The design of resources and representations is different from the design of your domain entities in the same way that your domain entities are different than your database structure used to store those entities.
Upvotes: 3
Reputation: 29021
You end here with the classical chicken and egg problem. You have to decide if Persons have life "outside" a room. If this is the case, then you can find Persons with a NULL RoomId, and, Persons would live outside rooms, so Room.occupants will hold references (URLs) to Persons (instead of containing the persons).
If Persons only exist within rooms, then you cannot have Persons with NULL RoomIDs, because all the collection management for Persons is made inside Rooms (add new Person, remove one) and can effectively modify/update the LastModified, occupannt number, etc.
You then have to decide who manage transactions. In the second case (Persons don't live outside Rooms), the Room itself stores all the state, so no transactions are needed to update the state (you just remove or add a Person and the state of the room is changed).
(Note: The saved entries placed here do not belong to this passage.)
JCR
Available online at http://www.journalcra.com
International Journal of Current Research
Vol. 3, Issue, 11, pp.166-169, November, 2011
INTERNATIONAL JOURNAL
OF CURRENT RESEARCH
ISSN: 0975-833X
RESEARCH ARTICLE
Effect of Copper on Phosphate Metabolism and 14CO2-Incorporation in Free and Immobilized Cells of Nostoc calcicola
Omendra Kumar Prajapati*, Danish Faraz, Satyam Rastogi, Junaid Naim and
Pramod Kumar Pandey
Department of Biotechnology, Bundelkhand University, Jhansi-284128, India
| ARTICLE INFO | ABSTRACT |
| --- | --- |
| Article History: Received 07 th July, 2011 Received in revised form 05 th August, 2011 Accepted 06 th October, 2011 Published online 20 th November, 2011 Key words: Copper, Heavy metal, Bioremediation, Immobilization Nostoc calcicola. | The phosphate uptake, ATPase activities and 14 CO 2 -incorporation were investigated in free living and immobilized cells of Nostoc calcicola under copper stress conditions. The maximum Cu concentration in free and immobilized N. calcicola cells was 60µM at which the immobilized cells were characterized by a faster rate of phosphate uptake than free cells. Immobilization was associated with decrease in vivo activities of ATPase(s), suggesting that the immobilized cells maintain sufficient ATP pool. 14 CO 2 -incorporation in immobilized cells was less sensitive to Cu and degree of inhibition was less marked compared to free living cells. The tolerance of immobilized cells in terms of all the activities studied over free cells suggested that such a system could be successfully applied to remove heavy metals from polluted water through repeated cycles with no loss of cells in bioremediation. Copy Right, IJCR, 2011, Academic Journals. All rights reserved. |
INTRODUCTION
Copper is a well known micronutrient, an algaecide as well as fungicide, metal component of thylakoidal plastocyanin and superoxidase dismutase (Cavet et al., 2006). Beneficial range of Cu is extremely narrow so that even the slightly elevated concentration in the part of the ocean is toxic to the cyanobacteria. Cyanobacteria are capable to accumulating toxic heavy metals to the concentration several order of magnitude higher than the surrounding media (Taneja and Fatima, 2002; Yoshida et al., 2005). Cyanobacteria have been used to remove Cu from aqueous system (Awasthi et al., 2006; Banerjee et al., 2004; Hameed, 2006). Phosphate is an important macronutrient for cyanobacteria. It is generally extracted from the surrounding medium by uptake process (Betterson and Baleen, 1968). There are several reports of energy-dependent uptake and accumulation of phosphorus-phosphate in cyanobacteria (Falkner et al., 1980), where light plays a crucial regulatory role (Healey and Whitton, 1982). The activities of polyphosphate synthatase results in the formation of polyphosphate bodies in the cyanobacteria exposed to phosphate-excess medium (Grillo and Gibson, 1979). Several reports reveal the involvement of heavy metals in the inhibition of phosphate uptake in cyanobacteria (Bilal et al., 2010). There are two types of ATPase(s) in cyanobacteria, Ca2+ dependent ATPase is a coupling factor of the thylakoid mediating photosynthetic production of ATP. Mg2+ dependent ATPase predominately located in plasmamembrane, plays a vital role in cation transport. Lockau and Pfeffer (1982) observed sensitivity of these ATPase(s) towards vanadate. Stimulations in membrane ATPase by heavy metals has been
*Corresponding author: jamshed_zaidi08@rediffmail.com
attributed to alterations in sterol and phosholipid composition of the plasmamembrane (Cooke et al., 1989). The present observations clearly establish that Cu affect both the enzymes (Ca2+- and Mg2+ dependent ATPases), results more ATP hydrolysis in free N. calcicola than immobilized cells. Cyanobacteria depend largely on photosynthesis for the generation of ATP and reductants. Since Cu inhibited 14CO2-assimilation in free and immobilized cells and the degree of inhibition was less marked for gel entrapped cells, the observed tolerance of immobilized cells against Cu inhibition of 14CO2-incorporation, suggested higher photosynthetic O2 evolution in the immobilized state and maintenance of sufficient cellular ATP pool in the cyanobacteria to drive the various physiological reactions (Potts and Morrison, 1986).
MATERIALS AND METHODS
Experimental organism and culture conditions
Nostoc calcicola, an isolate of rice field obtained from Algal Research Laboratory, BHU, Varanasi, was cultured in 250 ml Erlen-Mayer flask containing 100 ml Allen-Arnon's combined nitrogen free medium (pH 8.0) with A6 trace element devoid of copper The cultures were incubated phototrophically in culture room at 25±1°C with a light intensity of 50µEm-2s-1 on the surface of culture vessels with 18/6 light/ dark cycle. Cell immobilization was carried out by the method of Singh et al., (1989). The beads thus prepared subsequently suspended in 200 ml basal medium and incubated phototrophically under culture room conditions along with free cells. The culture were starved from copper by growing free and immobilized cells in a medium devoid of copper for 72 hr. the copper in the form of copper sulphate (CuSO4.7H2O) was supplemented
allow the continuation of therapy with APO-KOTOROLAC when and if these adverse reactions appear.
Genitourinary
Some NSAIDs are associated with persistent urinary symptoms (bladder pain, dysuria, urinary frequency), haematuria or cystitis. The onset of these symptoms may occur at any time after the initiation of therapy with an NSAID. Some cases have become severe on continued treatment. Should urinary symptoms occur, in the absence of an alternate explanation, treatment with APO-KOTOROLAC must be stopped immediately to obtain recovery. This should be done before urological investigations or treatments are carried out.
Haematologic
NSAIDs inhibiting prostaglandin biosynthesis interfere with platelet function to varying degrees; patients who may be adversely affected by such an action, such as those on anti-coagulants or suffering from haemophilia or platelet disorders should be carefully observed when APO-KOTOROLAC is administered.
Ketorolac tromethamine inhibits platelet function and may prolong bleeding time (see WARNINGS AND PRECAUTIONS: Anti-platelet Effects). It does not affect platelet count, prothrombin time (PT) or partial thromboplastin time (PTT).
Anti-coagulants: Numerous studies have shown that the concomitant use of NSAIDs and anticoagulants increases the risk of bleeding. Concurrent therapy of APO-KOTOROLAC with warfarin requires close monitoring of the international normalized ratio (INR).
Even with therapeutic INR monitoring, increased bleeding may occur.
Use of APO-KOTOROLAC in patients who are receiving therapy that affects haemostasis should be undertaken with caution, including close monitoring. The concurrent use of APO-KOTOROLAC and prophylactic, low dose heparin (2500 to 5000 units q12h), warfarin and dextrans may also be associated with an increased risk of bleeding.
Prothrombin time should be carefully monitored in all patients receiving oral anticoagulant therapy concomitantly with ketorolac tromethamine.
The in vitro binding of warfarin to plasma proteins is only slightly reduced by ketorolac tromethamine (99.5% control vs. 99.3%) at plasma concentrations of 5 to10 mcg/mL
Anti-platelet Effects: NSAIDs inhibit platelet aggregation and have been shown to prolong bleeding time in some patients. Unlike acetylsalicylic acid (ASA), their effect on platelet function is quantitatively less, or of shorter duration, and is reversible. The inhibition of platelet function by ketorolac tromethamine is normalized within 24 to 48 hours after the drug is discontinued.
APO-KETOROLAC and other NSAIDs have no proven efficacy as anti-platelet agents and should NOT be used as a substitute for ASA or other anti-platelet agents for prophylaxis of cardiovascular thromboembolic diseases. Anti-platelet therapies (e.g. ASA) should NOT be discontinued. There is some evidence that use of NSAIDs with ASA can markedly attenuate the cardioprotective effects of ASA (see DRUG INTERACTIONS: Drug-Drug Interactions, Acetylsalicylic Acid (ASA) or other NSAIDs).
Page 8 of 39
In the first case, note that Rooms and Persons are inter-related. If transactions are managed by the client, the client must ensure that it always executes the steps neccessary when deleting a Person. That is:
If state management is performed in the server, deleting a Person makes the Room to be modified. This forces invalidating the Room copies when a Person is deleted, and it is up to the server to cascade the change to Person to the Room (that is, updating its LastChanged). This is hard-coded logic in the server.
Upvotes: 1
Reputation: 192467
It's up to you to define what makes sense in your domain.
When someone leaves a room, does that "modify" a room? I don't think there is a single correct answer, though the intuition that flows from the metaphor is that no, the room is not modified when someone enters or leaves. That is the common sense understanding of the way rooms act in the real world, though I understand you are using room and person only as example types, and the problem in your actual scenario may not be so clear cut.
The key thing is to simply be consistent.
A first step is to say "There is no PUT allowed on a room that exists." You could make it impossible to "Add rooms" via PUT, which would eliminate the possibility of your initial scenario, PUTing a room with one fewer person in it. To "move" a person from one room to the next you might POST to a person with a given ID.
On the other hand, you may want to POST a message to a room in order to update the list of occupants in the room. In which case you may not wish to allow the converse POST to move a person.
Which option you choose is up to you - as long as it's consistent and sensible, it's fine.
Another reasonable step is to appropriately name "LastModified". In your Room and Person scenario, a more appropriate name might be "LastContentsChange" or "LastOccupantsChange."
The reasonable question that follows is, does my app NEED to know the last time the set of occupants of a room has changed? And of course that is a question only you can answer.
So you iterate - you make some provisional design decisions, then think about the implications when you use that design in action. Then you revisit and change some of the design decisions, and make some new tests. And so on.
It may help to be able to rapidly prototype your design, using a simplified backing store, just to try out ideas.